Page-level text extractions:

★ ★ ★

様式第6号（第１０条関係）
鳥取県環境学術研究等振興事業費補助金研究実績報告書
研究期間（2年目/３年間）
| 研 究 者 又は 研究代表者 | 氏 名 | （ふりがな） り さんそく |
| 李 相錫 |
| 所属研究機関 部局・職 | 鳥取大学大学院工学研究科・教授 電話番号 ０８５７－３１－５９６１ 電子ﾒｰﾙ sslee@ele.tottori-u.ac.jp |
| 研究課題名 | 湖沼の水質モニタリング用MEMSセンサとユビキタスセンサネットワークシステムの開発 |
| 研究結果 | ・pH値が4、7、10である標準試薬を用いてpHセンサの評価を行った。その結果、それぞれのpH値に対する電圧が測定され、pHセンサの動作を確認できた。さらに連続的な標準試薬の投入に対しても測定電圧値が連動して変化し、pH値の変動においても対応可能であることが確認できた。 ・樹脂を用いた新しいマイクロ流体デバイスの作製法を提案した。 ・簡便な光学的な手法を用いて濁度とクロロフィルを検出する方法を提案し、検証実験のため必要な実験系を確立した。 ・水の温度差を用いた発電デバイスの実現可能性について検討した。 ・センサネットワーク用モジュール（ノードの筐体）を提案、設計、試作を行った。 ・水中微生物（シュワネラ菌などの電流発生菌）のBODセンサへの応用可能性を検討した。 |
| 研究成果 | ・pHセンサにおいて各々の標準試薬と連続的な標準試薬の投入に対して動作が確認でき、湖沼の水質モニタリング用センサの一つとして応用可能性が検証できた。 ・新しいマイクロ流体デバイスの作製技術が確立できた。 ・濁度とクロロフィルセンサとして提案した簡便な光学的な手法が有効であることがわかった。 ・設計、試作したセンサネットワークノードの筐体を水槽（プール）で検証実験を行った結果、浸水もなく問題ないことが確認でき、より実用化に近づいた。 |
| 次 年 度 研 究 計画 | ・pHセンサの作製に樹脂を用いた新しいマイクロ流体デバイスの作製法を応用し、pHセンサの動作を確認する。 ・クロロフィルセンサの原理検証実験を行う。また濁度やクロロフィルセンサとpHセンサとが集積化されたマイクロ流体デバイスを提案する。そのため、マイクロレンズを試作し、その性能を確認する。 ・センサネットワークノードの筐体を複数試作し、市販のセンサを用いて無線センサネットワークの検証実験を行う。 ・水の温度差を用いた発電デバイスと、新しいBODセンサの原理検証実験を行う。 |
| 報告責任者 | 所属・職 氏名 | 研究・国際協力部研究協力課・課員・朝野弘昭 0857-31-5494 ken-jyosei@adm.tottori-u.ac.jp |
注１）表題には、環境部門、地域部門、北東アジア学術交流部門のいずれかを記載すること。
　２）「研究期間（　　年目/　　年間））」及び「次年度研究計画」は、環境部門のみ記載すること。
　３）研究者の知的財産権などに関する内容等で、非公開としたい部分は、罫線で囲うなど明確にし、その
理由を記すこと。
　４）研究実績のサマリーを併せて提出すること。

★ ★ ★

How to complete this task: Copy the records word for word.

Exercise output:
様式第6号（第１０条関係）
鳥取県環境学術研究等振興事業費補助金研究実績報告書
研究期間（2年目/３年間）
| 研 究 者 又は 研究代表者 | 氏 名 | （ふりがな） り さんそく |
| 李 相錫 |
| 所属研究機関 部局・職 | 鳥取大学大学院工学研究科・教授 電話番号 ０８５７－３１－５９６１ 電子ﾒｰﾙ sslee@ele.tottori-u.ac.jp |
| 研究課題名 | 湖沼の水質モニタリング用MEMSセンサとユビキタスセンサネットワークシステムの開発 |
| 研究結果 | ・pH値が4、7、10である標準試薬を用いてpHセンサの評価を行った。その結果、それぞれのpH値に対する電圧が測定され、pHセンサの動作を確認できた。さらに連続的な標準試薬の投入に対しても測定電圧値が連動して変化し、pH値の変動においても対応可能であることが確認できた。 ・樹脂を用いた新しいマイクロ流体デバイスの作製法を提案した。 ・簡便な光学的な手法を用いて濁度とクロロフィルを検出する方法を提案し、検証実験のため必要な実験系を確立した。 ・水の温度差を用いた発電デバイスの実現可能性について検討した。 ・センサネットワーク用モジュール（ノードの筐体）を提案、設計、試作を行った。 ・水中微生物（シュワネラ菌などの電流発生菌）のBODセンサへの応用可能性を検討した。 |
| 研究成果 | ・pHセンサにおいて各々の標準試薬と連続的な標準試薬の投入に対して動作が確認でき、湖沼の水質モニタリング用センサの一つとして応用可能性が検証できた。 ・新しいマイクロ流体デバイスの作製技術が確立できた。 ・濁度とクロロフィルセンサとして提案した簡便な光学的な手法が有効であることがわかった。 ・設計、試作したセンサネットワークノードの筐体を水槽（プール）で検証実験を行った結果、浸水もなく問題ないことが確認でき、より実用化に近づいた。 |
| 次 年 度 研 究 計画 | ・pHセンサの作製に樹脂を用いた新しいマイクロ流体デバイスの作製法を応用し、pHセンサの動作を確認する。 ・クロロフィルセンサの原理検証実験を行う。また濁度やクロロフィルセンサとpHセンサとが集積化されたマイクロ流体デバイスを提案する。そのため、マイクロレンズを試作し、その性能を確認する。 ・センサネットワークノードの筐体を複数試作し、市販のセンサを用いて無線センサネットワークの検証実験を行う。 ・水の温度差を用いた発電デバイスと、新しいBODセンサの原理検証実験を行う。 |
| 報告責任者 | 所属・職 氏名 | 研究・国際協力部研究協力課・課員・朝野弘昭 0857-31-5494 ken-jyosei@adm.tottori-u.ac.jp |
注１）表題には、環境部門、地域部門、北東アジア学術交流部門のいずれかを記載すること。
　２）「研究期間（　　年目/　　年間））」及び「次年度研究計画」は、環境部門のみ記載すること。
　３）研究者の知的財産権などに関する内容等で、非公開としたい部分は、罫線で囲うなど明確にし、その
理由を記すこと。
　４）研究実績のサマリーを併せて提出すること。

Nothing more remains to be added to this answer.